_Your objective:_ Please transcribe only the lines that run from the line bearing "left eye: (282, 318)" to the end of the entries, keeping both end lines. Skip the pictures.

_Exercise materials:_
┌──

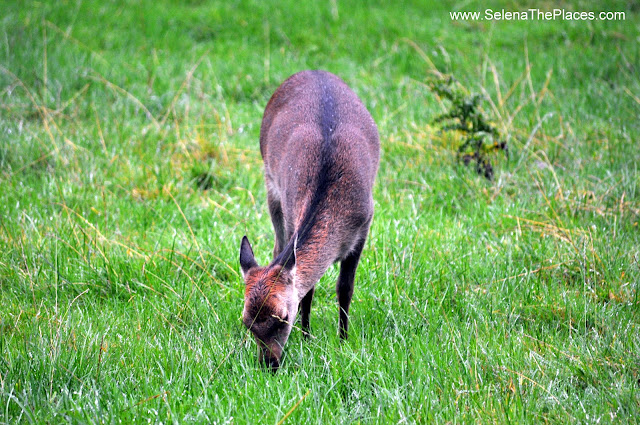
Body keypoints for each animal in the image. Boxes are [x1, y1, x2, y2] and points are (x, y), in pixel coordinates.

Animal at [240, 68, 380, 368]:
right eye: (246, 323)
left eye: (282, 318)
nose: (269, 364)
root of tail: (313, 71)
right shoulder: (292, 214)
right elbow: (309, 291)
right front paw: (306, 336)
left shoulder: (365, 226)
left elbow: (345, 288)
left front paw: (343, 339)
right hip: (270, 185)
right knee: (277, 246)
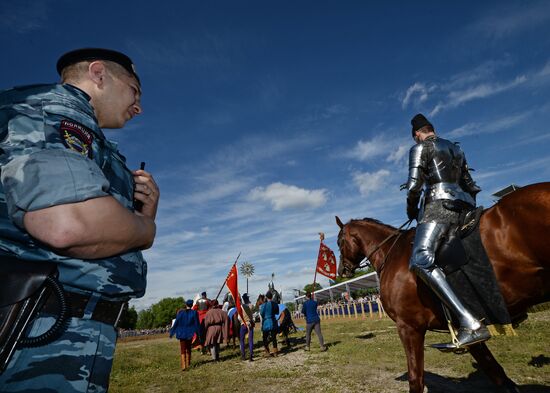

└──

_Answer to this problem:_
left eye: (282, 318)
nose: (269, 364)
root of tail: (313, 71)
right shoulder: (292, 214)
right elbow: (309, 291)
right front paw: (306, 336)
left shoulder: (365, 226)
left elbow: (345, 288)
left front paw: (343, 339)
right hip: (270, 185)
right knee: (277, 246)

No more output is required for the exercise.